The fix is in the start script above: we cd into the app directory and use pm2 start instead of pm2 resurrect.
✅ Quick Verification Checklist
# 1. SELinux is still enforcing (good!)
getenforce
# Should output: Enforcing
# 2. Service is enabled for boot
systemctl is-enabled pm2-opc
# Should output: enabled
# 3. Service is currently active
systemctl is-active pm2-opc
# Should output: active
# 4. App is running
pm2 status
# Should show your app as "online"
# 5. Full reboot test (when you're ready)
sudo reboot
# After reconnecting:
pm2 status # App should be running
💡 Why This Matters
Oracle Cloud's free tier is arguably the best free hosting available — you get a full ARM instance with up to 24GB RAM. But Oracle Linux's SELinux defaults trip up almost everyone deploying Node.js apps with NVM + PM2.
The typical journey is: app works manually, pm2 startup generates the service, reboot kills everything, hours of debugging. This article exists so that journey takes 5 minutes instead.
Adjust the username (opc), Node version, and app paths to match your setup, and you're good to go.
🎓 Conclusion
SELinux on Oracle Cloud isn't your enemy — it's doing its job protecting your server. The problem is that pm2 startup wasn't designed with SELinux-enforced environments in mind.
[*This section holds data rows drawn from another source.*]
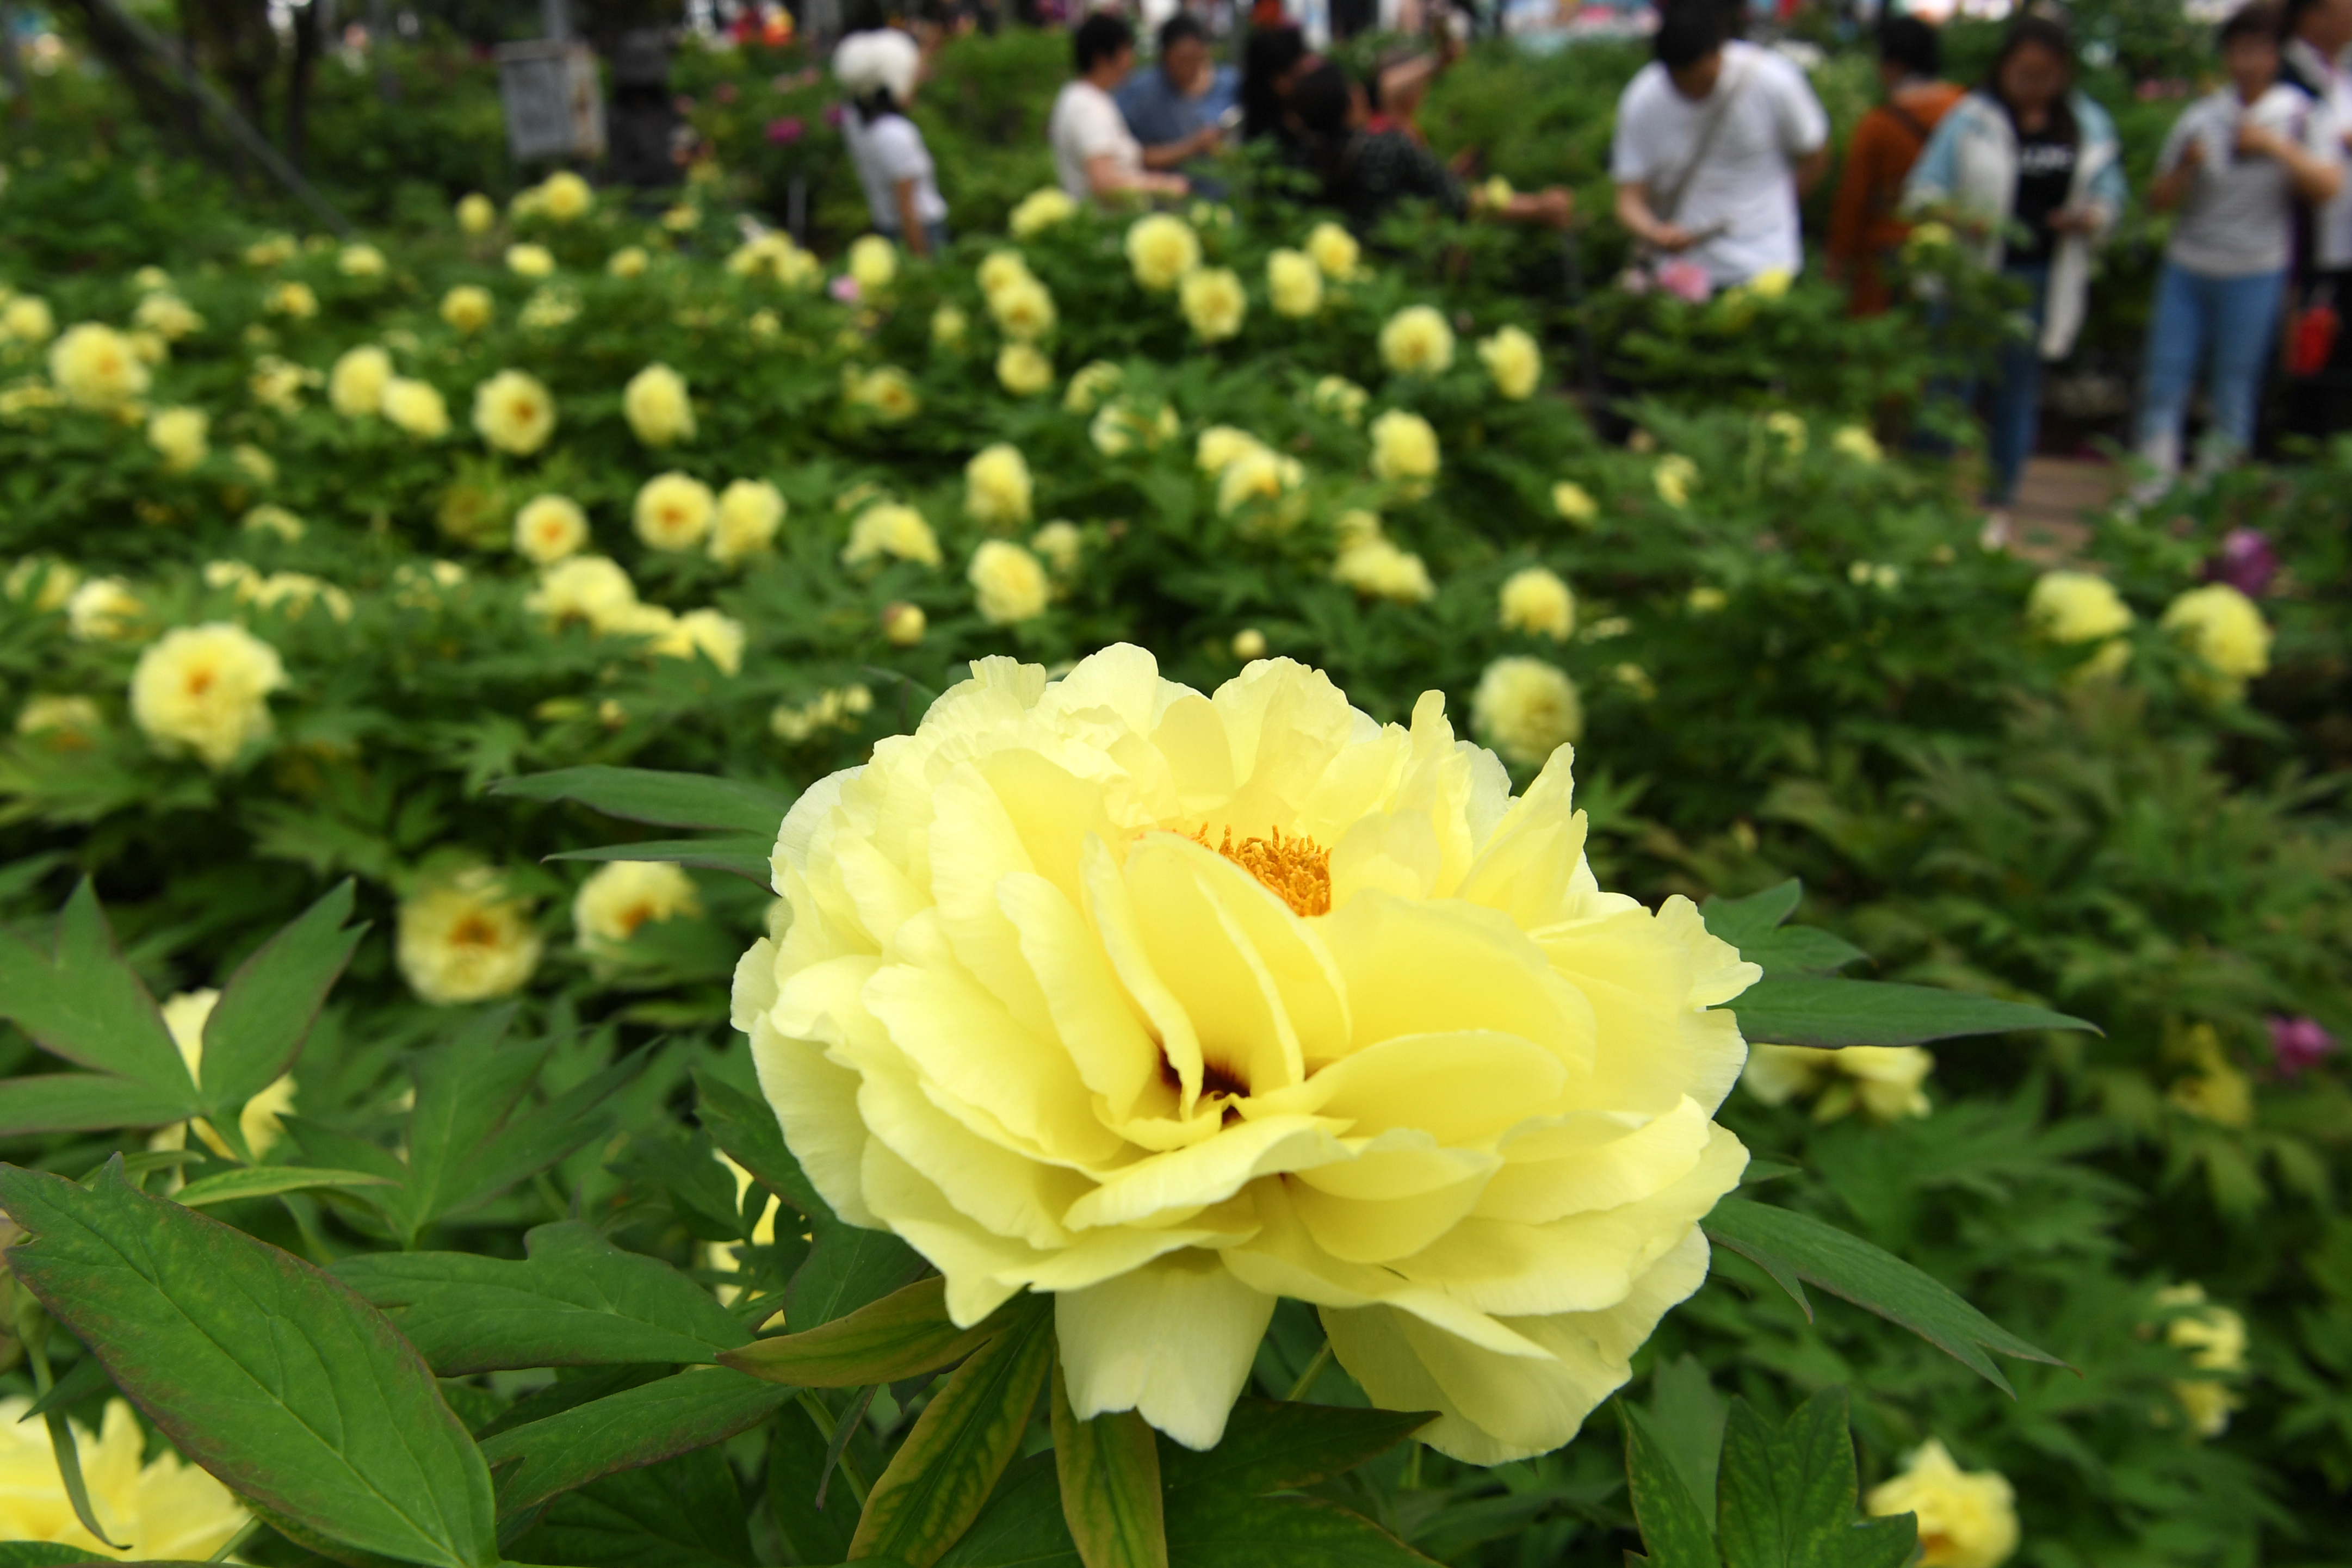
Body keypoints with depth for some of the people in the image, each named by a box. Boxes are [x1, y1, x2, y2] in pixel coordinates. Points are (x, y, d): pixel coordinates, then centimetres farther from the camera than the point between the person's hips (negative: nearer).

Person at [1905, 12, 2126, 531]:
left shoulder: (2089, 125, 8)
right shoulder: (1970, 119, -5)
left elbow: (2109, 191, 16)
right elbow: (1922, 190, -5)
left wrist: (2090, 217, -7)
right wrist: (1952, 216, -26)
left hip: (2044, 282, 4)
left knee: (2019, 391, 11)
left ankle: (1998, 506, 23)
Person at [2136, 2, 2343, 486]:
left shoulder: (2305, 116, 3)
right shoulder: (2201, 116, 8)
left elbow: (2327, 187, -10)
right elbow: (2159, 200, 7)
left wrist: (2276, 146, -19)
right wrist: (2185, 166, -12)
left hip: (2254, 272, -2)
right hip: (2187, 268, 2)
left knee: (2234, 394, 2)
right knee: (2165, 379, -1)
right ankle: (2152, 490, 3)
By creating wrapper scripts in /usr/local/bin/ (which has the correct SELinux context) and using Type=oneshot in systemd, you get reliable auto-restart on reboot without compromising security.
The two "gotchas" — PID file permission denial and the silent resurrect + dotenv failure — are what make this problem especially frustrating. Now you know both, and you can deploy with confidence.